DAY 5 LOST IN LONDON



I sorted a timed entry ticket for the Matisse show at the Tate Modern for 10am and set out from my place in Clerkenwell to walk directly south where I would encounter the Thames and the Tate. After 45 minutes of walking I could see no sign of the Thames and consulted my map to try to understand why I was now on Oxford street and it became clear that I had somehow been walking directly west towards Soho. Not a bad place to end up – but not the Tate Modern. I discovered that timed entry is a rough guide and I was cheerfully admitted at 11.30.

Walking around the Matisse cutout exhibition I can marvel at the scale of his projects. For an old man with limited mobility and failing health to conceive of such ambitious projects displays a grand mind. He warns the viewer that the cut out medium will require a reassessment of our criteria of observation - and I try to do this. I realise that I have failed when I round the corner and see two large paintings and my heart skips. Such feeling! Such touch! Such colour! The colour is not any different in hue and saturation to the cut outs but it enters my eyes and my mind more directly. How can I explain this?

I was fortunate enough to see a Richard Hamilton exhibition here too – an English pop artist of whom I was unaware. It was a major retrospective and it seemed to me that his career took a similar trajectory to Brett Whitely (although Hamilton experimented more with assemblage and printmaking). His paintings, when he did do them – are beautiful and remind me a lot of some of Whitely’s figurative works.
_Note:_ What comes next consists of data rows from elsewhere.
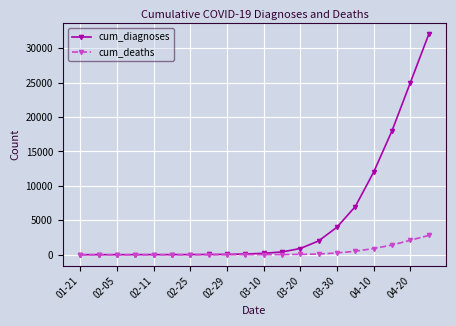

Which series has the largest total across all categories?

cum_diagnoses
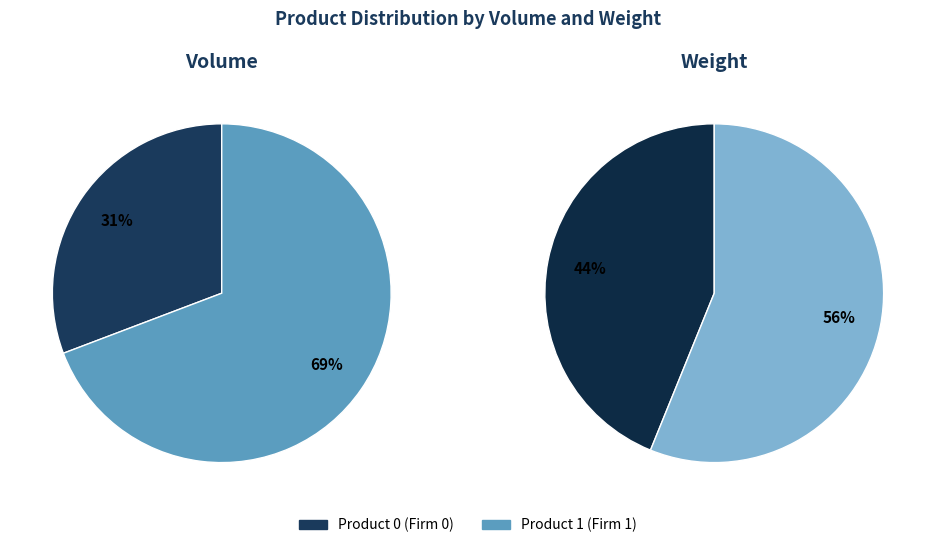

Is the sum of Product 0 and Product 1 greater than half?

Yes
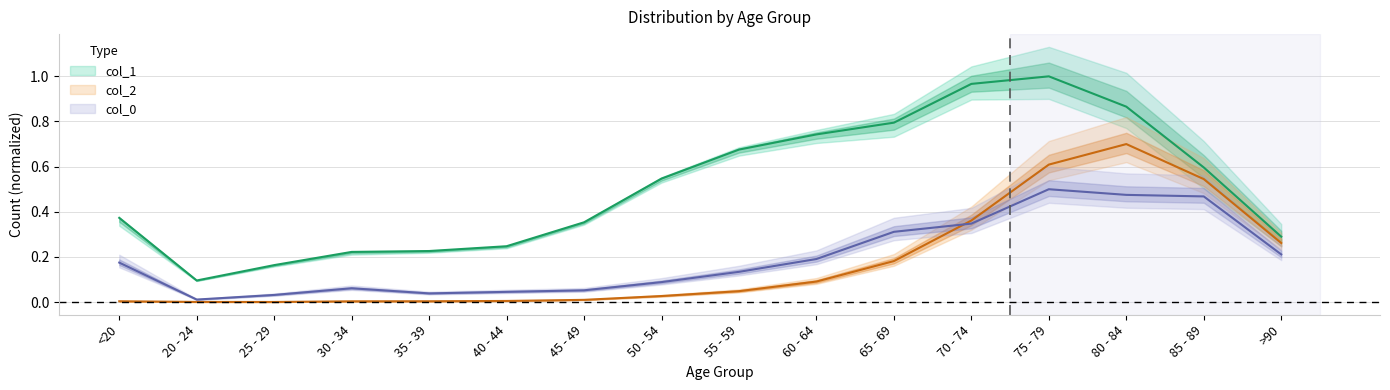

What is the sum of all col_1 values?

8.2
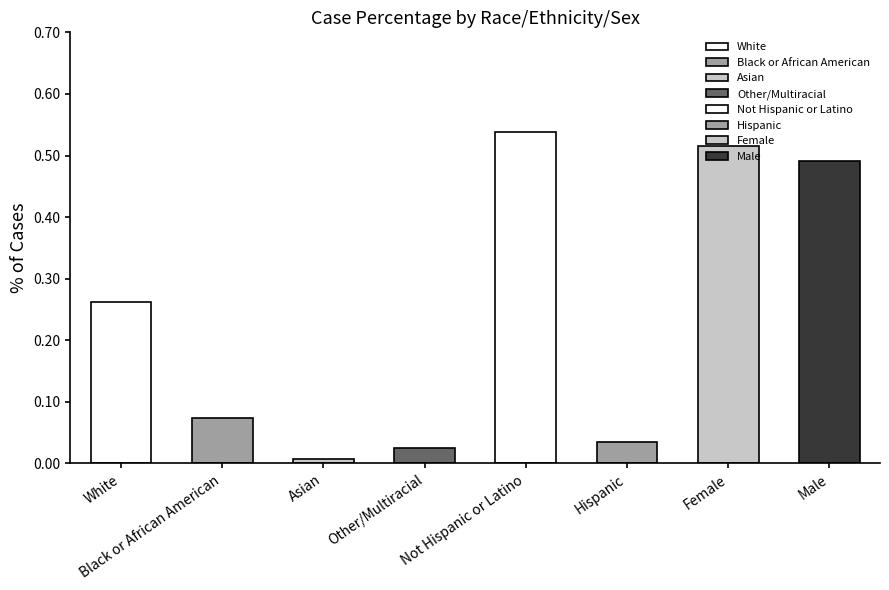

Rank the categories by value from highest to lowest.

Not Hispanic or Latino, Female, Male, White, Black or African American, Hispanic, Other/Multiracial, Asian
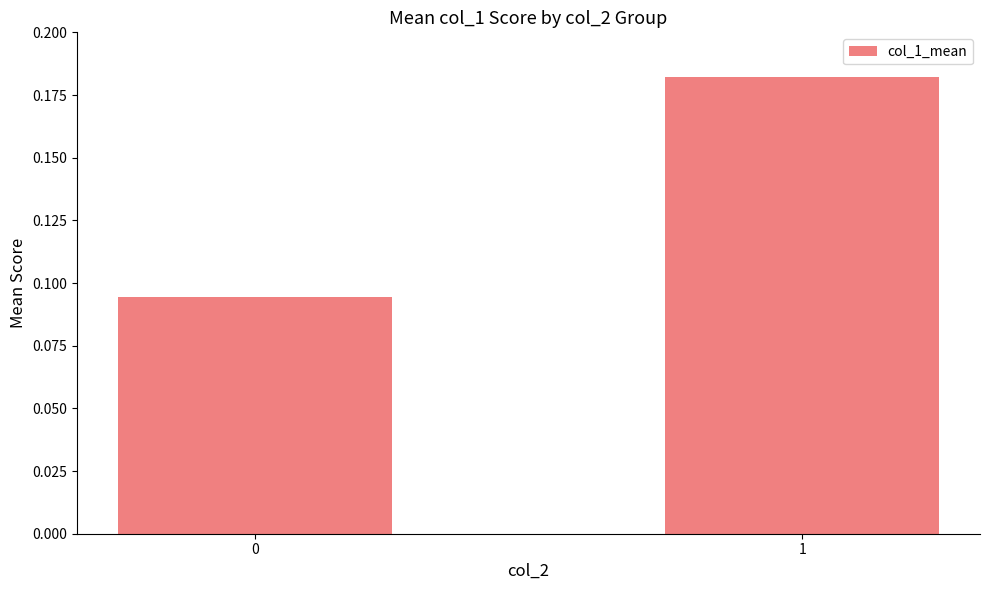

Does the chart contain any negative values?

No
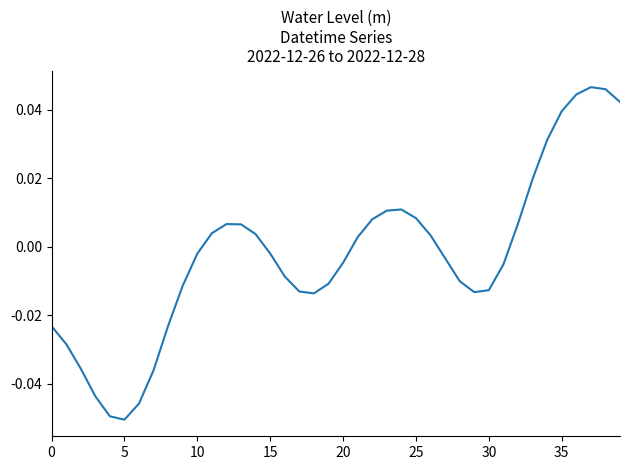

What is the label of the 40th point from the left?

39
Hamilton’s lifestyle was equally interesting – hanging out with Mick Jagger and Patti Smith and Robert Mapplethorpe and all the A-listers of his time.

Two other rooms dedicated to Cy Twombly and Rothko respectively made my day complete. I didn’t know that Twombly made sculptures. They are so static and quiet and placed in front of his dynamic large-scale drawings they seem to be the antithesis in mood.

I walked home across the Thames, north – and made it.